State how many of the lines below contain the string "What", treating uppercase and lowercase as distinct. Give only the number.

*** MATERIAL FOR THE TASK ***

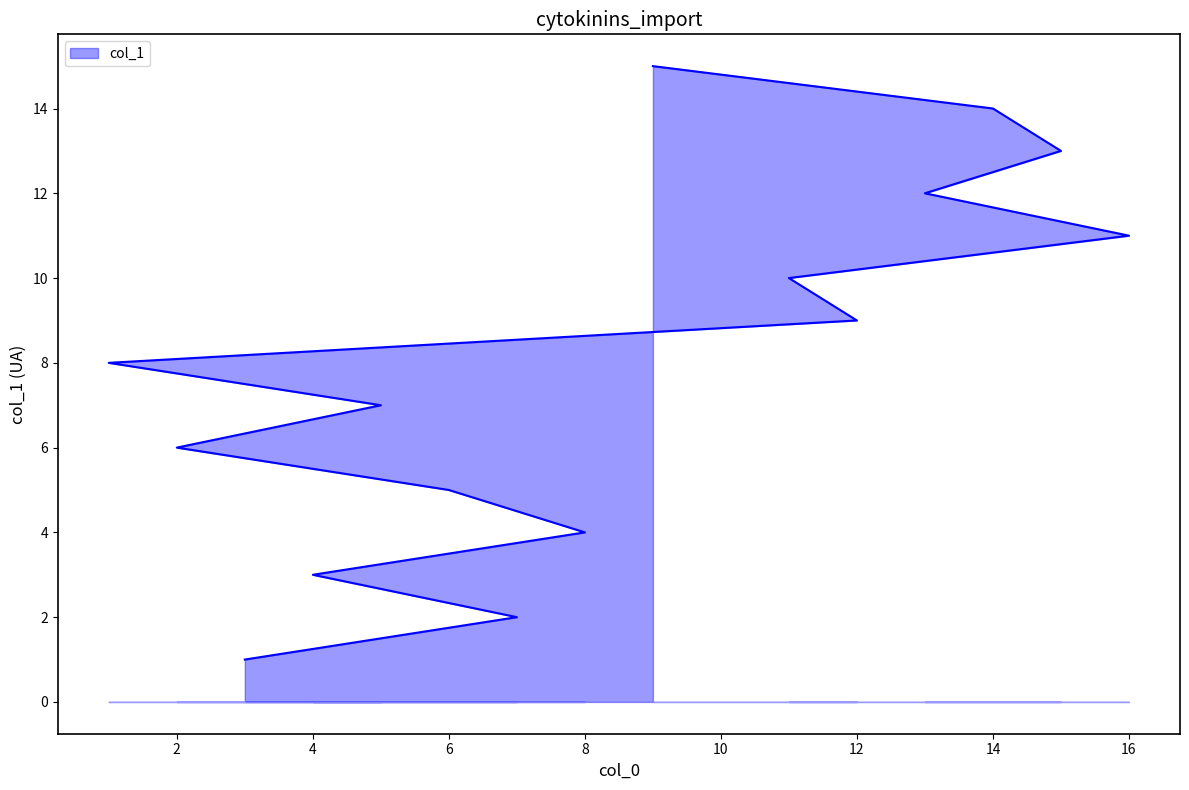

What is the minimum value shown in the chart?

1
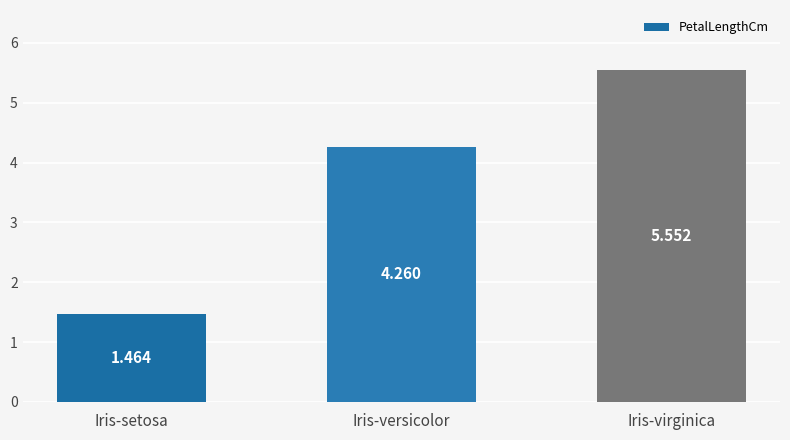

Approximately how many times larger is the value at Iris-setosa compared to Iris-virginica?

0.3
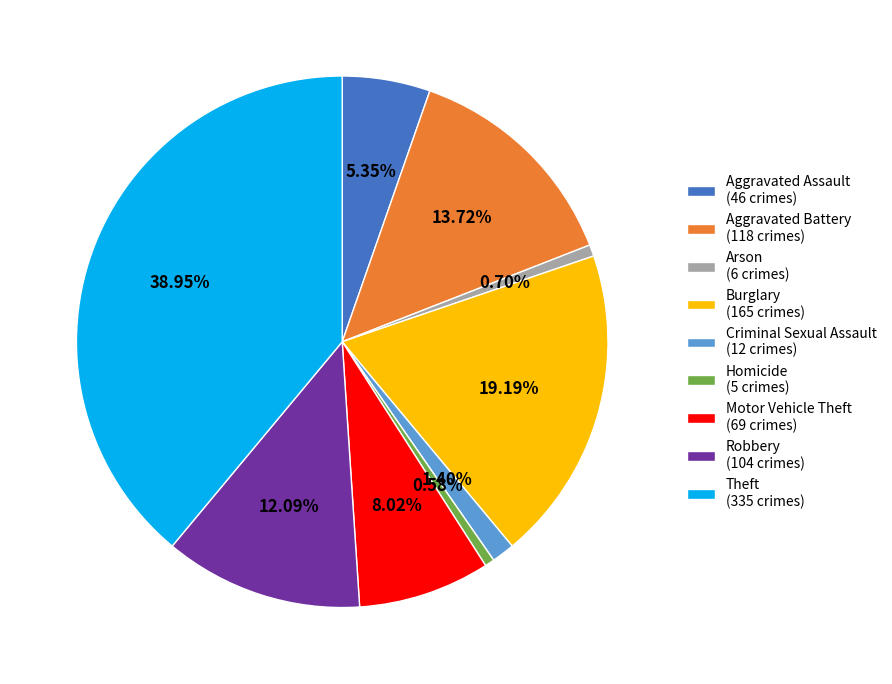

Combined, do Arson and Motor Vehicle Theft account for over 50%?

No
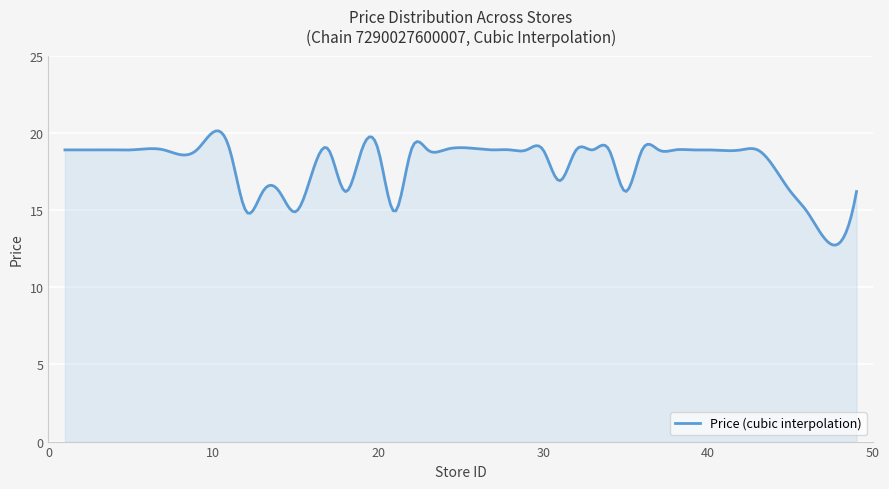

What is the sum of all values?

5379.2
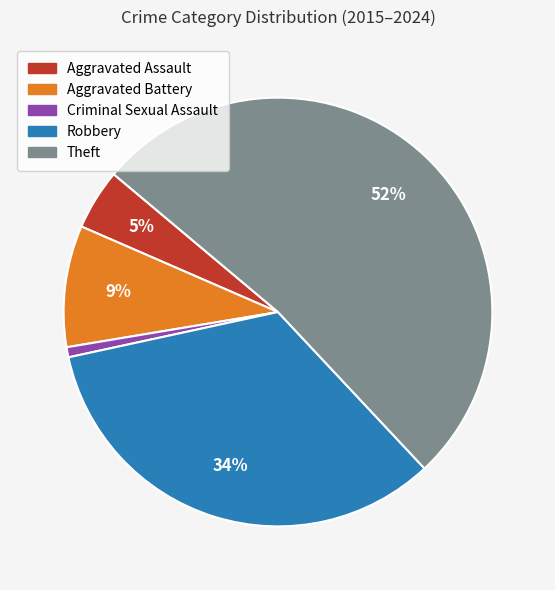

Between Aggravated Assault and Criminal Sexual Assault, which is larger?

Aggravated Assault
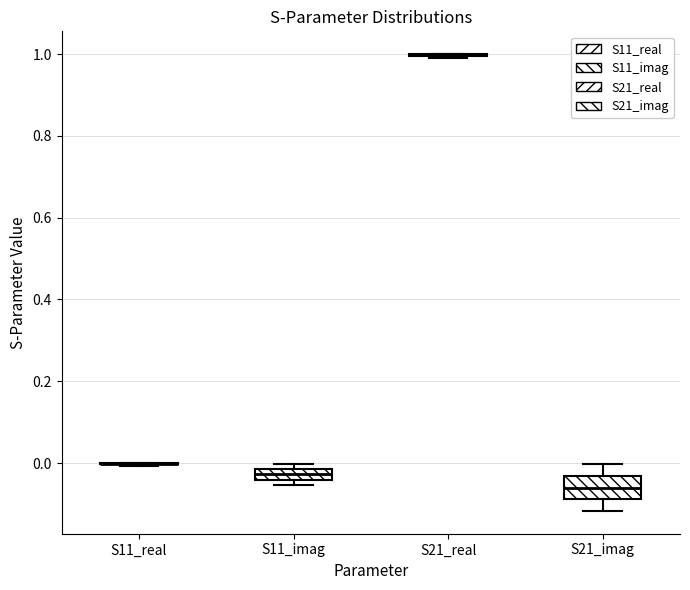

Which box is the tallest, from its lower edge to its upper edge?

S21_imag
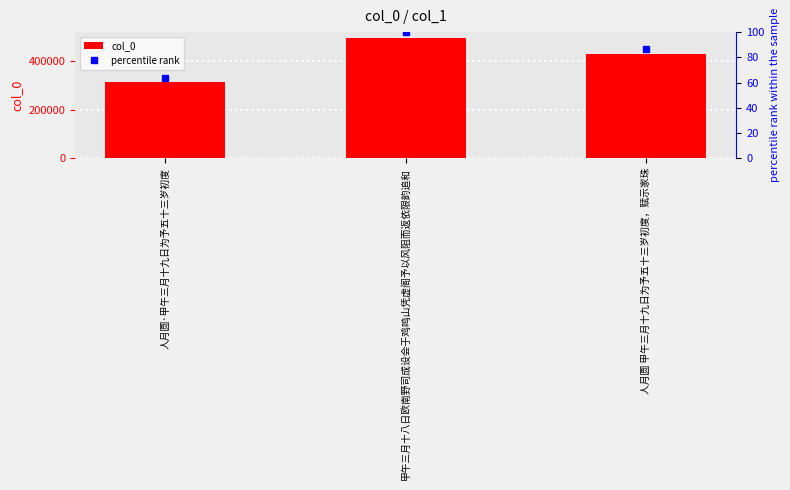

Reading left to right, transcribe all the data shown in this chart.

col_0: 314989.0	494987.0	427778.0
percentile rank: 63.6	100.0	86.4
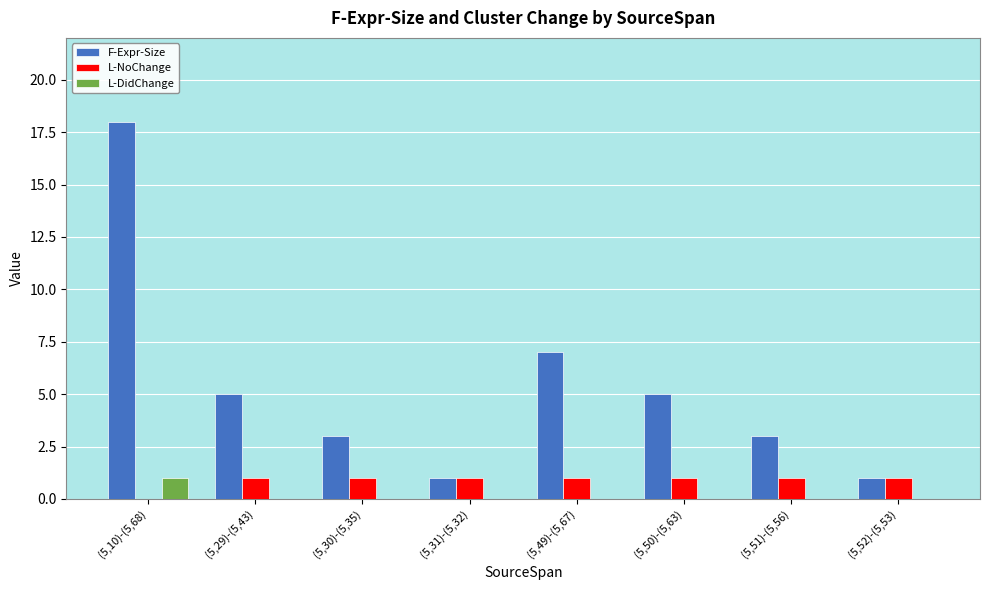

At which category is the sum across all series the highest?

(5,10)-(5,68)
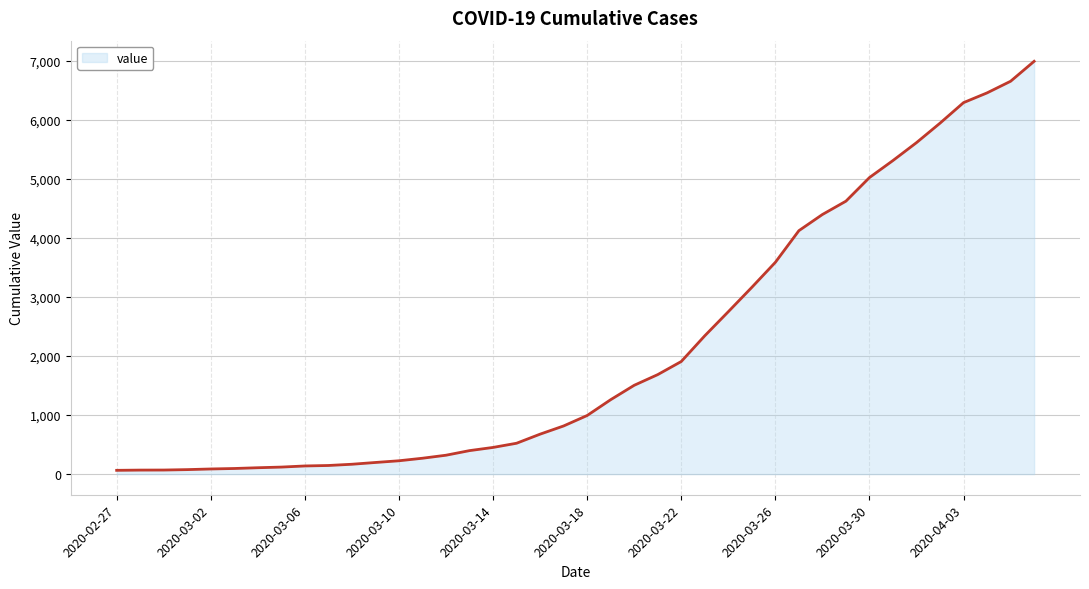

What is the greatest value displayed?

6995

*** End of MATERIAL FOR THE TASK ***

_WRITTEN SOLUTION_
3